Democratic Senator Stalls Controversial Obama Ambassador

Noah Mamet, a political consultant with ties to Jim Messina and enemies among donors, is supposed to be on his way to Buenos Aires. But a delay by Sen. Menendez has been a "phenomenal obstacle."

WASHINGTON — Senate Foreign Relations Committee Chairman Bob Menendez has delayed for more than five months the confirmation hearing of a political consultant President Obama tapped, to the ire of other Democratic donors, for a key South American ambassadorship last summer.

The unofficial hold on the nomination of Noah Mamet, a Los Angeles fundraiser who counts Obama campaign manager Jim Messina as his political patron, comes even as Menendez has moved on dozens of other nominations of donors and political allies for whom ambassadorships are among the most desired prizes.

One donor familiar with Mamet's effort to get a hearing before the committee described the delay by Menendez as a "phenomenal obstacle."

Mamet was nominated last year, on July 30, to be the next ambassador to Argentina. While Mamet's nomination has languished, 24 consecutive ambassador nominees since then have either had their hearings before or at least scheduled by the Senate Foreign Relations Committee. Mamet's remains off the books.

The 44-year-old has struggled to get his hearing scheduled, even after weeks of asking donors, congressional staffers, and friends to lobby the senator's office on his behalf.

Asked why Mamet's hearing has been in a holding pattern, Menendez's office declined to comment on the reasons for the delay. Spokeswoman Tricia Enright said, "Chairman Menendez very much looks forward to Mr. Mamet coming before the Foreign Relations Committee in the near future."

The selection of Mamet — a bundler, adviser to donors, and close friend to Messina — was met with a wave of complaints from his colleagues in the Democratic donor class last year.

Key Democratic donors and fundraisers charged that Mamet unfairly leveraged his clients' work for his own political gain, as BuzzFeed reported in December. Mamet was also advising clients on how best to pursue their own political appointments with the administration before securing his own ambassadorial nomination.

Donors additionally charged that Mamet, with little foreign policy experience, is unqualified for the post in Argentina, a G-20 country.

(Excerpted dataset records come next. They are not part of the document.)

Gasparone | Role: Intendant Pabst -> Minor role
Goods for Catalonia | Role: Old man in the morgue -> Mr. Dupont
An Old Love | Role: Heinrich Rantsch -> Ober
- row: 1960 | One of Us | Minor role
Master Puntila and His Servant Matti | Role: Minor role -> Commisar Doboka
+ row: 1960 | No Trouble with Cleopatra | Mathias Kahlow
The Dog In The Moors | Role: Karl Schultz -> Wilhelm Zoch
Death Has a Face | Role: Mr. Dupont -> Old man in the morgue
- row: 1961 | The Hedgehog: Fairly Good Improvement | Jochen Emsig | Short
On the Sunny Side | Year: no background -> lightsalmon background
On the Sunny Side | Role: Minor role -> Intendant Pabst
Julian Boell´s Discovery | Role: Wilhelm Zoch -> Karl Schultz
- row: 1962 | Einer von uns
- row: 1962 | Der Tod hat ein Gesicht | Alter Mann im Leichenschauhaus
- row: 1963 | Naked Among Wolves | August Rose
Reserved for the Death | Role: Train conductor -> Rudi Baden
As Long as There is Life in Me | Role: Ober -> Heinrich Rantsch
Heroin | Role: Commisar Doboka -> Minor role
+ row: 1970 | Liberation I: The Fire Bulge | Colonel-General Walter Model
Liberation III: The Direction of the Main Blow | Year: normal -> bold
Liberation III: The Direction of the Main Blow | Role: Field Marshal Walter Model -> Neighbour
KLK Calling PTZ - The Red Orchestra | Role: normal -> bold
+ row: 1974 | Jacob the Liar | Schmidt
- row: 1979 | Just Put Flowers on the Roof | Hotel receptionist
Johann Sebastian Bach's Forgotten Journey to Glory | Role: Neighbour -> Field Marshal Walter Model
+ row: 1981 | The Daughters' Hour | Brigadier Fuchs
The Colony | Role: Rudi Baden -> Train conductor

Mamet, who raised $2 million for Obama's reelection campaign last year, often references his work on the Pacific Council on International Policy and his trip to Sierra Leone the National Democratic Institute, a group led by former Secretary of State Madeleine Albright that is the Democratic Party's international democracy promotion arm.

The consultant's qualifications, three sources close to the administration said, were a cause of concern for senior officials in the White House when the nomination was first put forward last year. Valerie Jarrett, Obama's longtime senior adviser, was among those who raised questions about the appointment — but Messina, who now runs his own private firm, pushed for Mamet to go through, the sources said.

In recent months, the California consultant has launched a one-man lobbying effort to get his Senate hearing scheduled. Mamet has asked supporters to urge Menendez to advance the appointment, according to more than a half dozen donors and fundraisers he has contacted since his nomination.

At the Ritz-Carlton Hotel last month in Washington, while attending the annual dinner for the National Democratic Institute, Mamet was seen "working the room," asking friends at the event to appeal to Menendez's office on his behalf, a donor in attendance said. Another donor familiar with Mamet's ongoing effort said the calls to Menendez's office have been "heavy-handed" — like "phone-banking."

A Menendez aide said the Foreign Relations Committee staff has received calls of support from Democrats who have worked with Mamet. But the aide added that the number of calls has not been "out of the ordinary."

Menendez's chief of staff, Danny O'Brien, met with Mamet early last month.

It's unclear whether concerns over Mamet or his qualifications had any role in the delay over his nomination hearing before the committee.

The senator has for months slow-walked a host of ambassador nominations for positions in Central and South America as a protest over the administration's policy on Cuba. Menendez favors tighter sanctions on the communist regime there, while Obama has made some conciliatory gestures.

There are now 62 nominees at every level pending before the committee. But Mamet is the only ambassador-rank pick since late July — with the exception of the four most recent nominees, announced within the last month and a half — who has not yet had a hearing scheduled by Menendez's committee.

An aide with the Senate Foreign Relations Committee, which is frequently in contact with the White House regarding nominees, said it has been "several weeks" since their staff has heard from the administration on the issue of Mamet's hearing.

But a White House aide attributed the quiet spell to the recent December recess. "We've been in touch with them every week they've been in session on all of our nominees, including Noah Mamet, and hope the committee moves on these nominations swiftly," the administration official said.

Mamet referred questions to a State Department official, who noted that dozens of presidential nominees are still in limbo because of congressional gridlock.